**Aim of the exercise**
Put every line of the listing below into a numbered list, leaving out any blank lines.

-- -- --

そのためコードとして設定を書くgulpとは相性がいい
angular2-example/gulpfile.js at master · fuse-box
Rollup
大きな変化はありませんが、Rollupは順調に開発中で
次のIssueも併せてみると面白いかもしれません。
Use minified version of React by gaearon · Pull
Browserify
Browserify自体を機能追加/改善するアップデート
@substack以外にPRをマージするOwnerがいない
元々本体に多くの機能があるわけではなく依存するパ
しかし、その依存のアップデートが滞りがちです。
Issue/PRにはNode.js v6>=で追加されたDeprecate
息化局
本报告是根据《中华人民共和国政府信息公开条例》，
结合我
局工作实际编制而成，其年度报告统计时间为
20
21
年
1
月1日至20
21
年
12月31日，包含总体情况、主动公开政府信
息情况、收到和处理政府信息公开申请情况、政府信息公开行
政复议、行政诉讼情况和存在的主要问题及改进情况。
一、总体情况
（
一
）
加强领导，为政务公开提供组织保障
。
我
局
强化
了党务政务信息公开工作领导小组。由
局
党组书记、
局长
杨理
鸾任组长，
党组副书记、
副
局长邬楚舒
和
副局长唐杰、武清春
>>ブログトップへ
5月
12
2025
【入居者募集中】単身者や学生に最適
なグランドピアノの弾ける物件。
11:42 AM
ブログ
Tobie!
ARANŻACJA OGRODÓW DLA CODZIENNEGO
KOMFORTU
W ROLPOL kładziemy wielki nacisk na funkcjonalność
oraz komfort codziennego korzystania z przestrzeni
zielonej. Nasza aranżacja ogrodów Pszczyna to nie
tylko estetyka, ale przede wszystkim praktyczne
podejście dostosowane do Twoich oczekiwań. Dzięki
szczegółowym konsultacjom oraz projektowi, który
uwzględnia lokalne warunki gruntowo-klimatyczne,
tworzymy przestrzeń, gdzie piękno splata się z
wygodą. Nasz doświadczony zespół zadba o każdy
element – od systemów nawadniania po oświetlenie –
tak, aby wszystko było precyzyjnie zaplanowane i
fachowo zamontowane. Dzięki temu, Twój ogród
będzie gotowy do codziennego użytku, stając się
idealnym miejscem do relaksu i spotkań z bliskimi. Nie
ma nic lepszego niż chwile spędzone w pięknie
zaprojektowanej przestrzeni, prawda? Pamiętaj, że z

-- -- --

**Output of the exercise**
1. そのためコードとして設定を書くgulpとは相性がいい
2. angular2-example/gulpfile.js at master · fuse-box
3. Rollup
4. 大きな変化はありませんが、Rollupは順調に開発中で
5. 次のIssueも併せてみると面白いかもしれません。
6. Use minified version of React by gaearon · Pull
7. Browserify
8. Browserify自体を機能追加/改善するアップデート
9. @substack以外にPRをマージするOwnerがいない
10. 元々本体に多くの機能があるわけではなく依存するパ
11. しかし、その依存のアップデートが滞りがちです。
12. Issue/PRにはNode.js v6>=で追加されたDeprecate
13. 息化局
14. 本报告是根据《中华人民共和国政府信息公开条例》，
15. 结合我
16. 局工作实际编制而成，其年度报告统计时间为
17. 20
18. 21
19. 年
20. 1
21. 月1日至20
22. 21
23. 年
24. 12月31日，包含总体情况、主动公开政府信
25. 息情况、收到和处理政府信息公开申请情况、政府信息公开行
26. 政复议、行政诉讼情况和存在的主要问题及改进情况。
27. 一、总体情况
28. （
29. 一
30. ）
31. 加强领导，为政务公开提供组织保障
32. 。
33. 我
34. 局
35. 强化
36. 了党务政务信息公开工作领导小组。由
37. 局
38. 党组书记、
39. 局长
40. 杨理
41. 鸾任组长，
42. 党组副书记、
43. 副
44. 局长邬楚舒
45. 和
46. 副局长唐杰、武清春
47. >>ブログトップへ
48. 5月
49. 12
50. 2025
51. 【入居者募集中】単身者や学生に最適
52. なグランドピアノの弾ける物件。
53. 11:42 AM
54. ブログ
55. Tobie!
56. ARANŻACJA OGRODÓW DLA CODZIENNEGO
57. KOMFORTU
58. W ROLPOL kładziemy wielki nacisk na funkcjonalność
59. oraz komfort codziennego korzystania z przestrzeni
60. zielonej. Nasza aranżacja ogrodów Pszczyna to nie
61. tylko estetyka, ale przede wszystkim praktyczne
62. podejście dostosowane do Twoich oczekiwań. Dzięki
63. szczegółowym konsultacjom oraz projektowi, który
64. uwzględnia lokalne warunki gruntowo-klimatyczne,
65. tworzymy przestrzeń, gdzie piękno splata się z
66. wygodą. Nasz doświadczony zespół zadba o każdy
67. element – od systemów nawadniania po oświetlenie –
68. tak, aby wszystko było precyzyjnie zaplanowane i
69. fachowo zamontowane. Dzięki temu, Twój ogród
70. będzie gotowy do codziennego użytku, stając się
71. idealnym miejscem do relaksu i spotkań z bliskimi. Nie
72. ma nic lepszego niż chwile spędzone w pięknie
73. zaprojektowanej przestrzeni, prawda? Pamiętaj, że z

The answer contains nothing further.